Du Bataclan à l’Italie: l’enquête qui a mené les policiers au Banksy volé

Dans la nuit du 25 au 26 janvier 2019 à 4h du matin, trois hommes, capuche sur la tête et masque sur le visage, découpent à la disqueuse une porte du Bataclan. Ce n’est pas n’importe quelle porte. Il s’agit de la porte arrière de la salle de spectacle parisienne sur laquelle le street artiste Banksy a peint « the sad young girl » (la jeune fille triste), en hommage aux 90 personnes tuées le 13 novembre 2015 lors d’un concert dans ce lieu, au cours d’une série d’attaques djihadistes à Paris et Saint-Denis qui ont fait 130 morts au total ce soir-là.

L’opération n’aura duré que quelques minutes. Les trois voleurs embarquent la porte dans une camionnette Citroën dont la plaque d’immatriculation a été dissimulée, selon les images de vidéo surveillance recueillies par les policiers du deuxième district de police judiciaire (2e DPJ) chargés des investigations.

« C’était une enquête importante pour eux  », souligne une source proche de l’enquête qui raconte à l’AFP le déroulé des recherches, « certains avaient effectué les constatations au Bataclan lors des attentats  ». Un travail sur la téléphonie fait « borner » des téléphones au Bataclan puis sur le trajet de la fourgonnette suivie grâce à la vidéo surveillance. Les numéros sont mis sur écoute. Un an plus tard les gendarmes interpellent trois hommes suspectés de cambriolage dans un magasin de bricolage en Isère. Des faits qui remontent à quelques jours avant le vol du Bataclan. Une disqueuse fait partie des objets volés. L’un des suspects se vante d’avoir participé à un vol à Paris.
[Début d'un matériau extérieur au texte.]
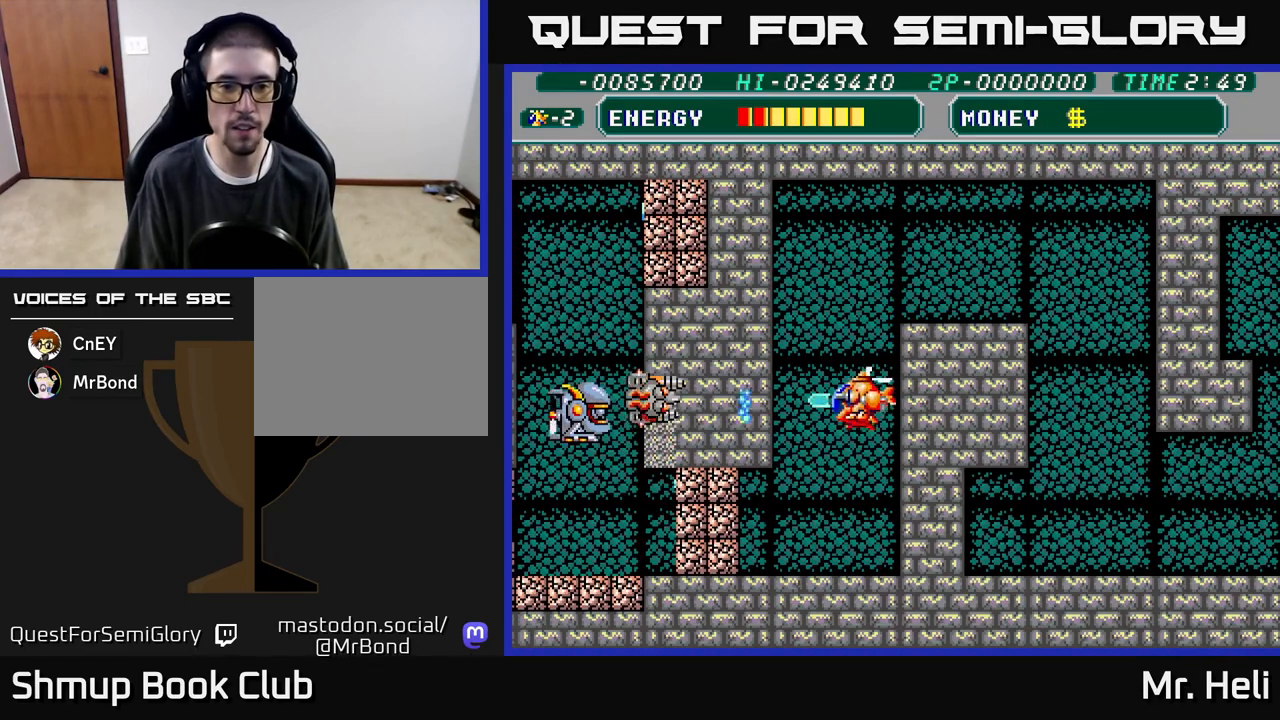
{"buttons": [], "left_stick": "center", "right_stick": "center", "events": [[67, "A", "down"], [150, "A", "up"], [233, "A", "down"], [300, "A", "up"], [367, "A", "down"], [450, "A", "up"]]}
Le lien est alors fait entre ces suspects et le vol de « la jeune fille triste ». Une mise sur écoute et une surveillance permettent d’identifier trois receleurs. Les enquêteurs apprennent ainsi que l’œuvre de Banksy a voyagé en Isère, puis dans le sud de la France, puis en Italie.

« Difficilement revendable »

En Italie, elle est d’abord stockée dans un hôtel de Tortoreto, dans la région des Abruzzes (centre), puis l’établissement effectuant des travaux, elle est transférée dans une ferme de Sant’Omero, à une quinzaine de km. Le propriétaire de l’hôtel, connaissance d’un des receleurs présumés, Mehdi Meftah, dira qu’il ne savait pas ce que contenait ce paquet encombrant.

Les enquêteurs décident alors d’interpeller toute la bande. L’opération est malheureusement stoppée pour cause de confinement, explique la source proche de l’enquête. Le 10 juin, l’œuvre est saisie dans les Abruzzes lors d’une opération commune avec la police italienne. La publicité faite autour de la saisie oblige à accélérer les interpellations. Dans les jours qui suivent, neuf personnes sont interpellées en Isère, Haute-Savoie, Var, Rhône et Puy-de-Dôme. L’un des voleurs est toujours en fuite.

Deux personnes ont été mises en examen et écrouées du chef de vol en bande organisée et quatre autres pour recel de vol en bande organisée, dont Mehdi Meftah. Cet homme âgé de 39 ans, physique de boxeur aux bras tatoués, a grandi dans une cité de Lyon. Il est le créateur d’une marque de T-shirt de luxe appelée « BL1.D » dont la particularité est de coudre un véritable lingot d’or 18 carats sur l’encolure. Il est soupçonné d’être le commanditaire du vol. « Ses complices disent qu’il voulait garder la porte pour une de ses maisons qu’il aménage  », selon la source proche de l’enquête qui reconnaît que ce type d’œuvre « est difficilement revendable  ».

« Autant revendre la Joconde  », selon son avocat Maître Yves Sauvayre, cité par le Journal du dimanche et qui dément le rôle de commanditaire de son client. «  Il a été mis devant le fait accompli. Il a accepté cette porte pour dépanner d’anciennes connaissances du temps des vaches maigres. Il n’a pas versé un sou », a-t-il assuré au JDD. À l’heure actuelle, la porte la « jeune fille triste », remise à la France par les autorités italiennes, a été placée sous scellé et sous haute surveillance dans les locaux de la police judiciaire parisienne.